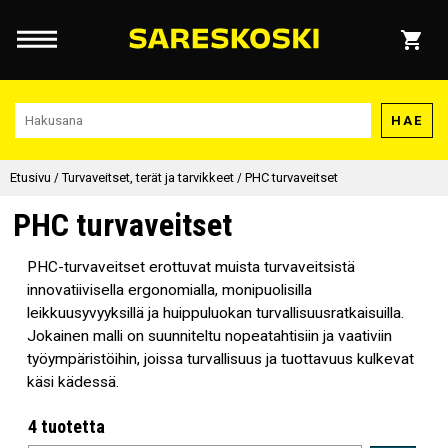
HAE
Etusivu
/
Turvaveitset, terät ja tarvikkeet
/
PHC turvaveitset
PHC turvaveitset
PHC-turvaveitset erottuvat muista turvaveitsistä
innovatiivisella ergonomialla, monipuolisilla
leikkuusyvyyksillä ja huippuluokan turvallisuusratkaisuilla.
Jokainen malli on suunniteltu nopeatahtisiin ja vaativiin
työympäristöihin, joissa turvallisuus ja tuottavuus kulkevat
käsi kädessä.
4 tuotetta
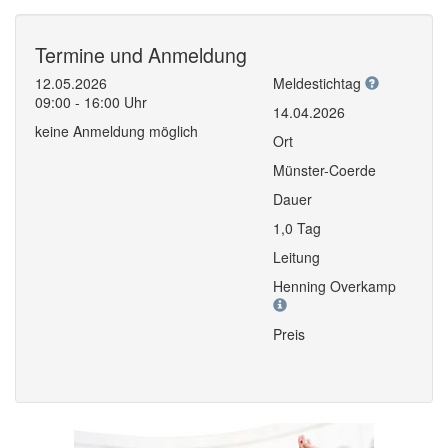
Termine und Anmeldung
12.05.2026
Meldestichtag
09:00 - 16:00 Uhr
14.04.2026
keine Anmeldung möglich
Ort
Münster-Coerde
Dauer
1,0 Tag
Leitung
Henning Overkamp
Preis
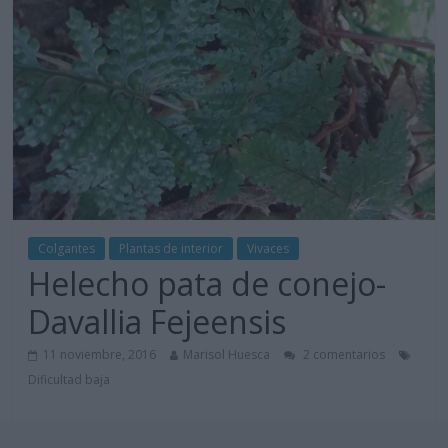
Colgantes
Plantas de interior
Vivaces
Helecho pata de conejo-
Davallia Fejeensis
11 noviembre, 2016
Marisol Huesca
2 comentarios
Dificultad baja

○ ○ ○ ○ ○ ○ ○

**EXERCISE BRIEF**
Output exactly the lines from the one containing "leikkuusyvyyksillä ja huippuluokan" through the last line of the records above, both included, leaving out any pictures.

**SOLVED PROBLEM**
leikkuusyvyyksillä ja huippuluokan turvallisuusratkaisuilla.
Jokainen malli on suunniteltu nopeatahtisiin ja vaativiin
työympäristöihin, joissa turvallisuus ja tuottavuus kulkevat
käsi kädessä.
4 tuotetta
Termine und Anmeldung
12.05.2026
Meldestichtag
09:00 - 16:00 Uhr
14.04.2026
keine Anmeldung möglich
Ort
Münster-Coerde
Dauer
1,0 Tag
Leitung
Henning Overkamp
Preis
Colgantes
Plantas de interior
Vivaces
Helecho pata de conejo-
Davallia Fejeensis
11 noviembre, 2016
Marisol Huesca
2 comentarios
Dificultad baja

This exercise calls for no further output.